(Supplied material begins)
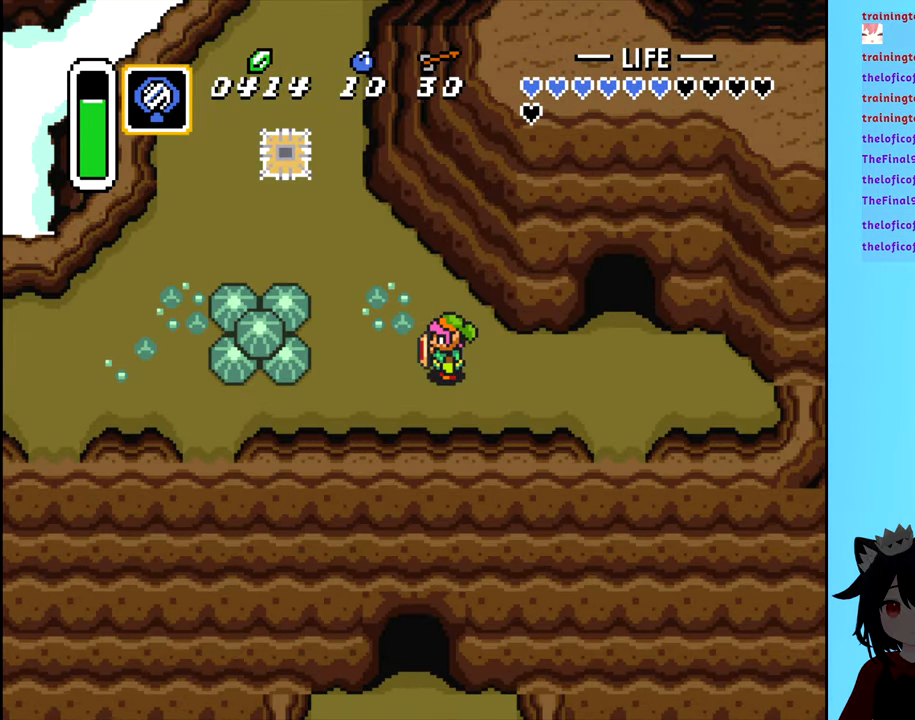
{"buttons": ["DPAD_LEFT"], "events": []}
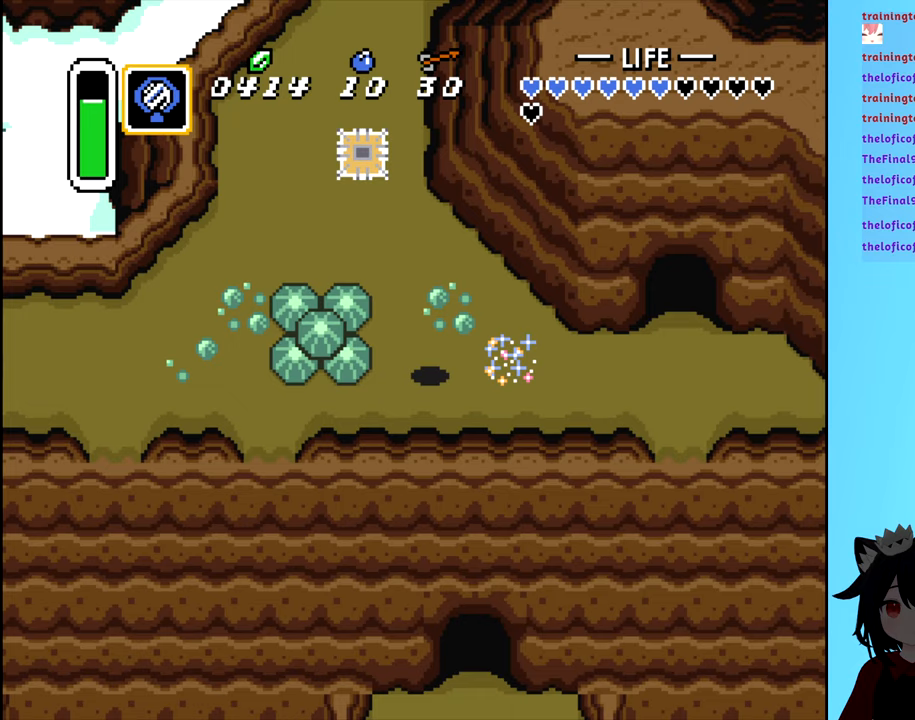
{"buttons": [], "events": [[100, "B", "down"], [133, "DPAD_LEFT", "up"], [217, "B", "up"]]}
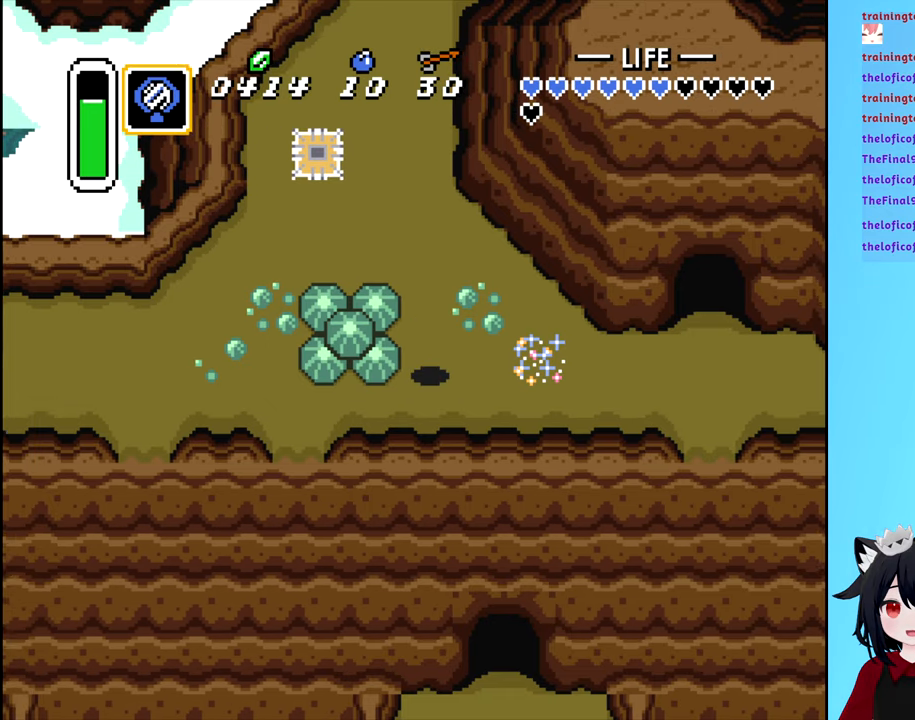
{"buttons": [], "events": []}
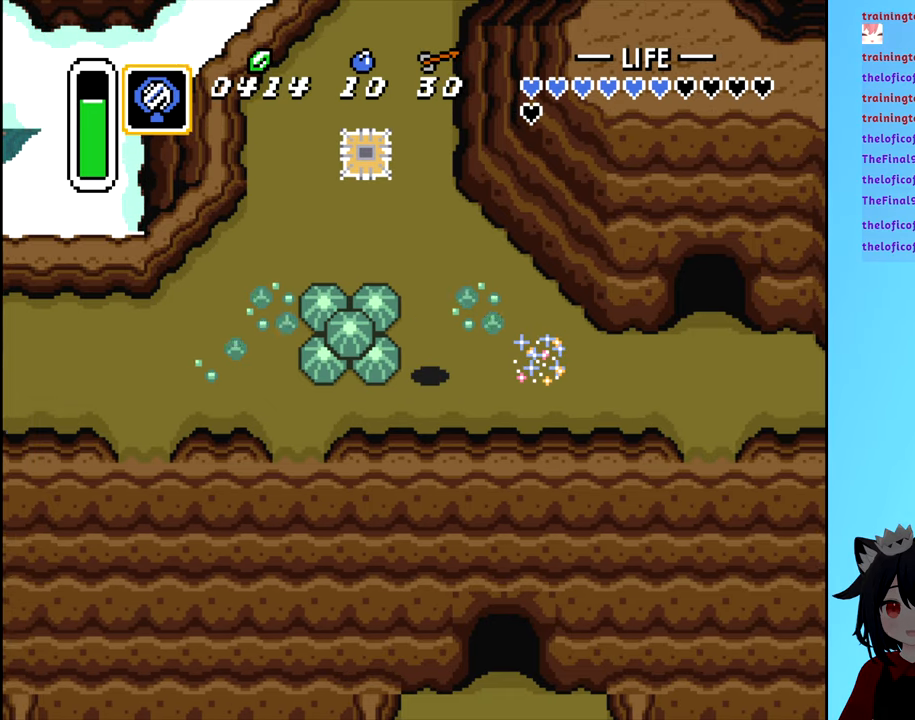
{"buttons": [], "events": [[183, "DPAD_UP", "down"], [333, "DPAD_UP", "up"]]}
(Supplied material ends)
(Supplied material begins)
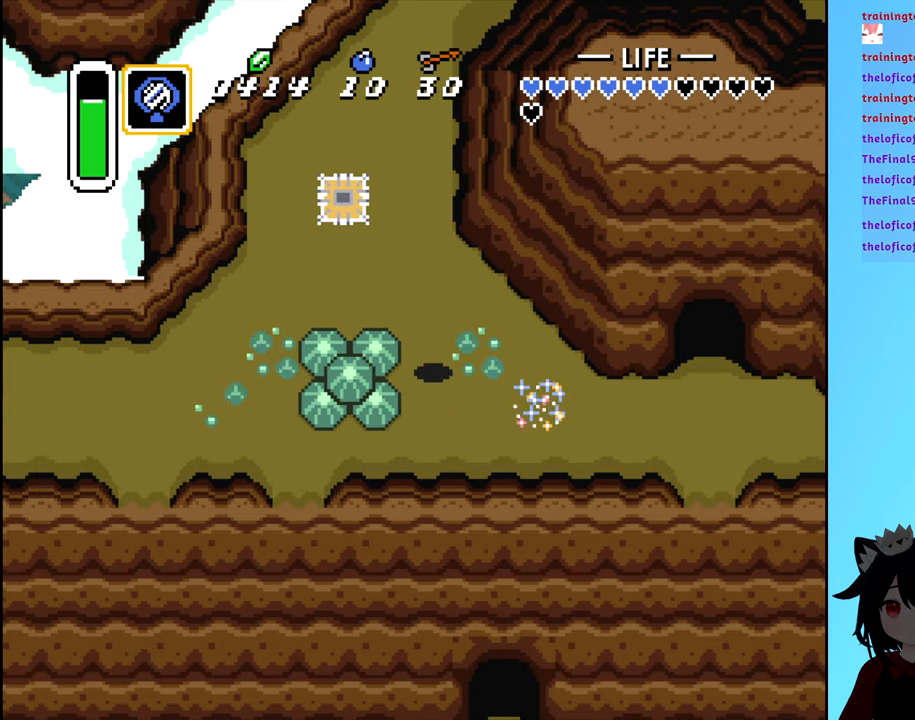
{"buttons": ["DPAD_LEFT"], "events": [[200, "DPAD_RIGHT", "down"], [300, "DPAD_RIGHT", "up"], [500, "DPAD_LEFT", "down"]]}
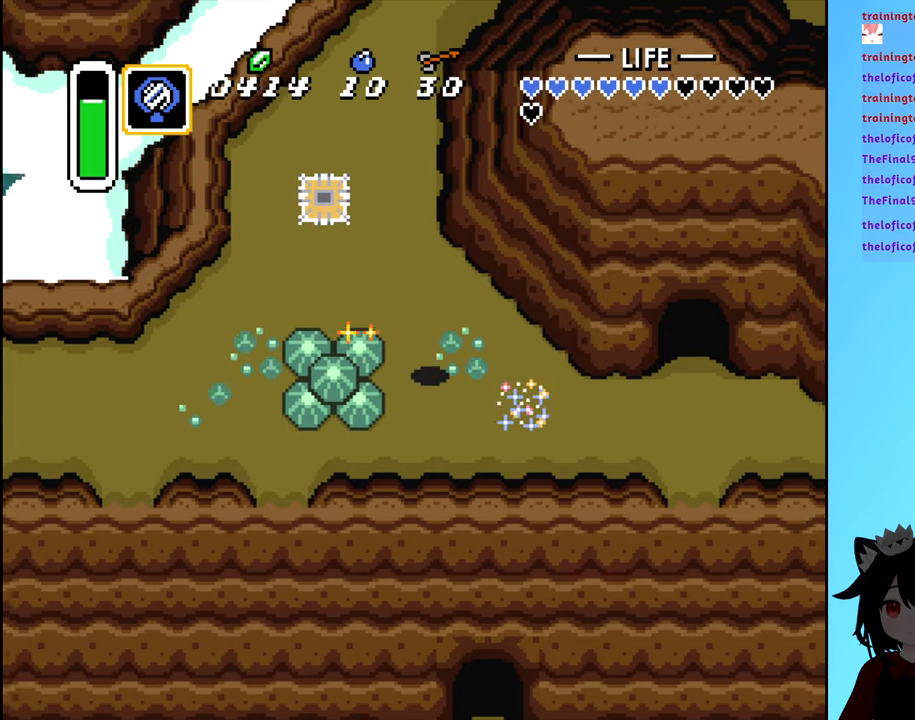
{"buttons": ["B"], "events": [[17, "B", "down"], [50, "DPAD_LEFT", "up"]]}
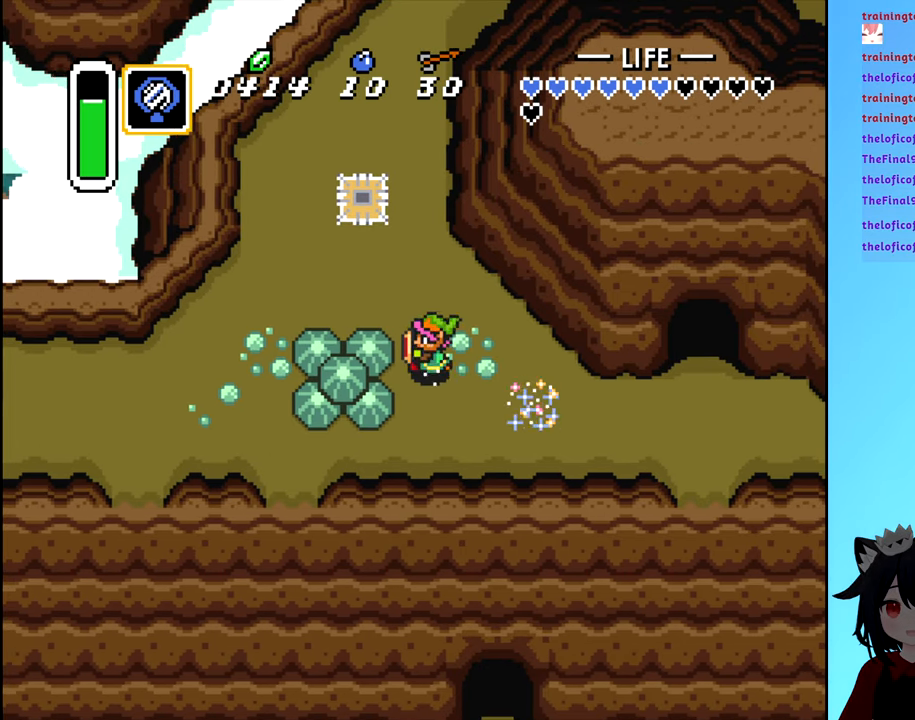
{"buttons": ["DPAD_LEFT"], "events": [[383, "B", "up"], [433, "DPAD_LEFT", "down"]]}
(Supplied material ends)
__Work instruction__
Show every line above in which the word "down" is found.

__Output for this exercise__
{"buttons": [], "events": [[100, "B", "down"], [133, "DPAD_LEFT", "up"], [217, "B", "up"]]}
{"buttons": [], "events": [[183, "DPAD_UP", "down"], [333, "DPAD_UP", "up"]]}
{"buttons": ["DPAD_LEFT"], "events": [[200, "DPAD_RIGHT", "down"], [300, "DPAD_RIGHT", "up"], [500, "DPAD_LEFT", "down"]]}
{"buttons": ["B"], "events": [[17, "B", "down"], [50, "DPAD_LEFT", "up"]]}
{"buttons": ["DPAD_LEFT"], "events": [[383, "B", "up"], [433, "DPAD_LEFT", "down"]]}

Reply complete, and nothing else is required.